We have already said that every bank had a leading business official who was either the president, vice-president or cashier. The presidents of the country banks very generally perform only a few duties besides those required by law which cannot be delegated. Here and there may be found a president who is the real head of the concern. In the larger cities the president, in most cases, is the real manager, who is elected to act in that capacity, and on whom the responsibility and success of the bank depend.
The cashier, unless there be a vice-president, ranks next to the president, and has certain specified duties to perform. These are mentioned in the law under which the bank exists. But from what has been already said, he may also be the real head of the bank in conducting its business, and this is often the case, especially in country banks, which form by far the majority of the whole number.
His specific duties may be thus defined. He keeps a record of the meetings of the directors, at which he acts as secretary. The certificates of stock issued to shareholders are signed by him as well as the president, and so are the bank notes which circulate as money. Checks also drawn on other banks are signed by him, unless absent, when they are signed by the president. Drafts and notes sent away to other banks are endorsed by him. These endorsements are usually stamped:
or order, for colln for acct of Arctic National Bank, N. Y.
John Smith, Cashier"
The correspondence of the bank is conducted in the name of the cashier, and when his signature is alone required that of the president may be substituted, but the alternate substitution cannot be made. Formerly a cashier could hold no stock in his bank, and it was regarded an improper thing for him to keep his personal account in it. The pecuniary relations of the president, also, toward his bank were the same. This is no longer the case. The cashier is usually a stockholder, and often a director. Under the National banking system, whereby personal liability to the amount of the stock is borne by everyone, if the cashier owns stock he is supposed to be more interested in the success of the bank than if he had no pecuniary interest.
The cashier is appointed by the directors, and may serve for any length of time. He gives a bond for ten thousand or twenty thousand dollars for the faithful performance of the duties of his office, and which is signed by two sureties. Each clerk also gives a similar bond, and usually for five thousand dollars. These bonds do not cover losses occasioned by misjudgment or neglect, but only fraudulent transactions. The requirement would be unreasonable to hold these officials liable for losses of every kind.
The bondsmen are men of character and wealth. Their names are submitted to the board of directors, or more generally to the officers, for the purpose of making whatever investigation may be needful. If they do not approve of those offered, others must be procured. In the event of a loss, which the bondsmen must pay, it is divided among them equally.

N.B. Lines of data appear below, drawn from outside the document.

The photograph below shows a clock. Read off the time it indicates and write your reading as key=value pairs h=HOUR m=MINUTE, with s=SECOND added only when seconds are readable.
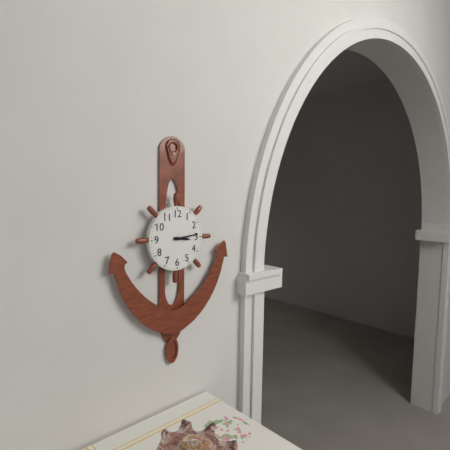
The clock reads h=3 m=14
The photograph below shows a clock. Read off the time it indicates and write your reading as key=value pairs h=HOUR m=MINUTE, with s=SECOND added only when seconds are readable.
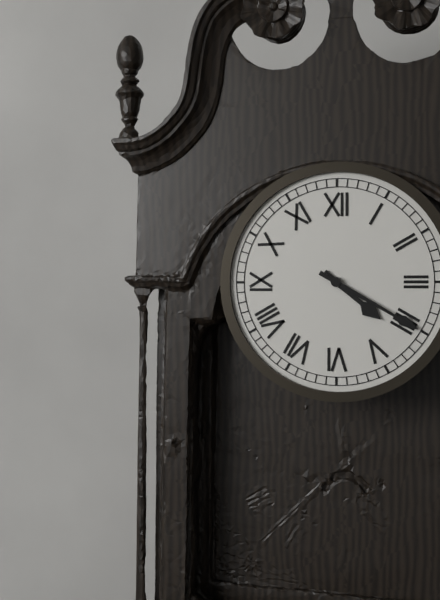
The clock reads h=4 m=20
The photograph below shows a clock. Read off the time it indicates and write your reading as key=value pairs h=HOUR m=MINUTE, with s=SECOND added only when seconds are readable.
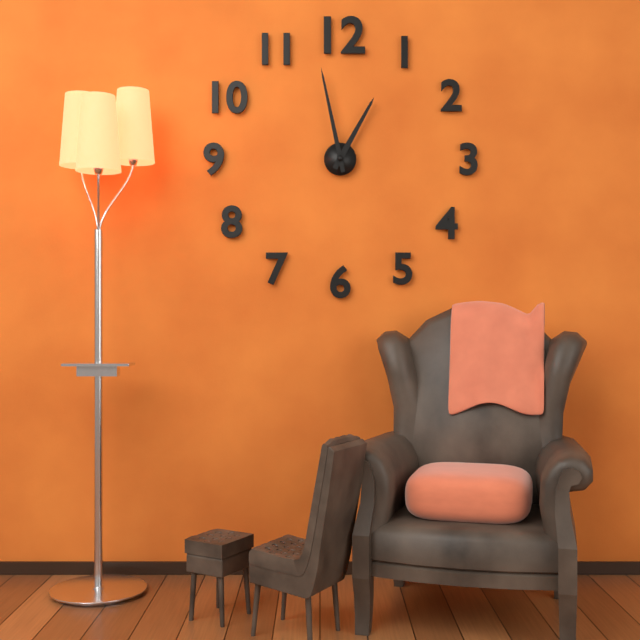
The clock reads h=12 m=58
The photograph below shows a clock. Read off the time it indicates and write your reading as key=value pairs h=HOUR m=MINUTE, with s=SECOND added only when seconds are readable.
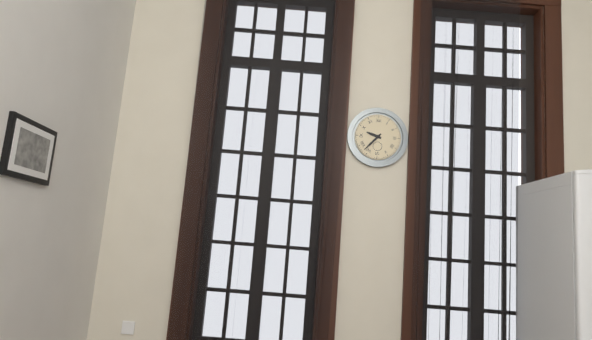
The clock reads h=9 m=37
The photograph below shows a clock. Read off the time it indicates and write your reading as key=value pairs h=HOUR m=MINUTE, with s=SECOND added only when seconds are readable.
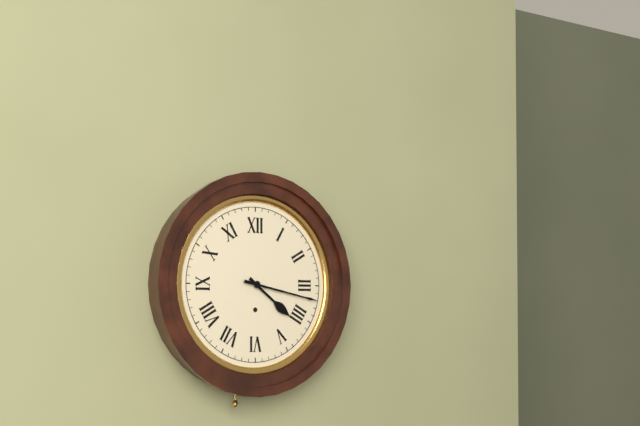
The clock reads h=4 m=17
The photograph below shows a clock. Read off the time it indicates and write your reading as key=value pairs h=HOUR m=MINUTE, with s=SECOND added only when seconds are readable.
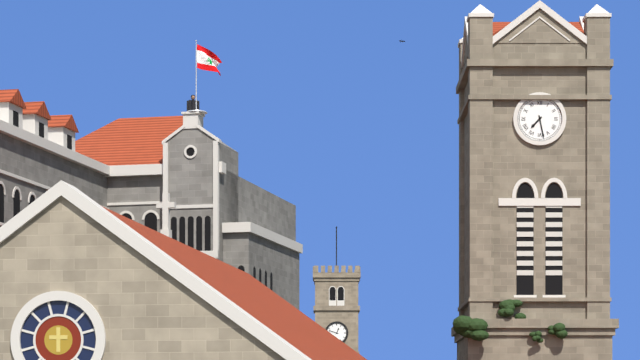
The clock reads h=7 m=28
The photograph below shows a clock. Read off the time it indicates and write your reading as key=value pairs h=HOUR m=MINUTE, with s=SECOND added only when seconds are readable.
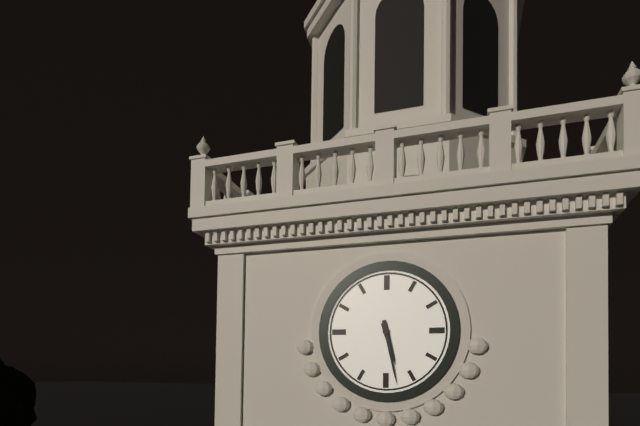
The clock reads h=5 m=28
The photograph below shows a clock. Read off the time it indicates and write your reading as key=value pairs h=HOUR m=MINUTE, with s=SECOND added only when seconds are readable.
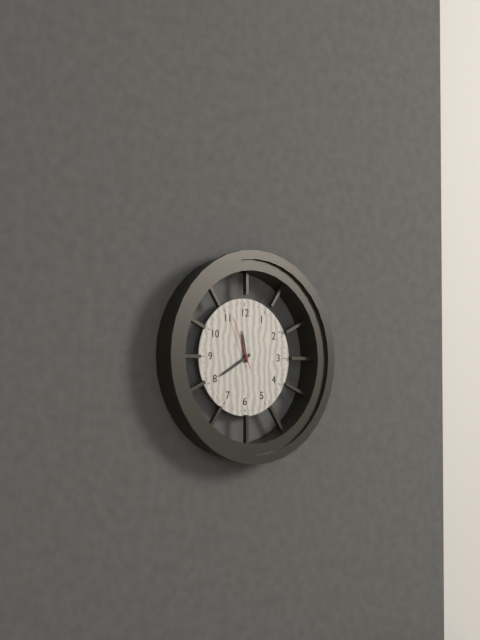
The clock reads h=11 m=40 s=56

When an official has been promoted he must give another bond, as the existing one does not protect the bank in the event of a fraudulent loss occasioned by him after his promotion. Recently, several cases have come to light of negligence on the part of directors in not procuring new bonds after making promotions. Frauds were discovered, the bondsmen were sued, but the courts decided that the bonds given simply related to the conduct of the principals when holding the offices named in the instruments.
Although the cashier is appointed by the board of directors, and is amenable to them and within their power of removal, he is also the representative of the stockholders. If, therefore, the president or directors should attempt to use the funds of the bank in an illegal manner, it would be the duty of the cashier to prevent them from doing so if possible. His salary, and also that of the president, is varied by the duties and responsibilities assumed. In the larger banks the president, when he is the real manager, gets from five to fifteen thousand dollars a year, and the cashier from five to ten thousand dollars. The country banks pay, perhaps, half these figures. These, however, are only crude approximations of the remuneration received.
As the cashier is the ostensible executive officer of a bank, he is presumed to have, in the absence of positive restrictions, all the power necessary to transact its business. Thus, in the absence of restrictions, if he should procure a bona-fide rediscount of any paper of the bank, his endorsement would bind it, because he has the implied power to transact such business. But he could not, by virtue of his official relation to his bank, bind it as an accommodation endorser of his own promissory note. Such a transaction would not be within the scope of his general powers, and if a person should accept an endorsement of that nature he could not recover of the bank, in case the note was not paid, without proving that it specially authorized the cashier to make the endorsement. There is no presumption in favor of the delegation of such a power.
One of the first duties on reaching the bank in the morning is to attend to the correspondence. In some of the New York City-banks this is very extensive. Formerly the letters were opened by the cashier, but now they are given to clerks appointed for that purpose. The letters containing cash items are retained by the tellers. Those which must be answered by the cashier himself are termed " special letters," and are laid on his desk in the early part of the morning. These may be applications for discounts, proposals from new customers, orders for the purchase or sale of stocks and bonds, letters asking for advice concerning the standing of persons, opinions concerning the worth of certain bonds or stocks, or complaints concerning the conduct of the business of the bank. The answers are copied in a book kept for that purpose.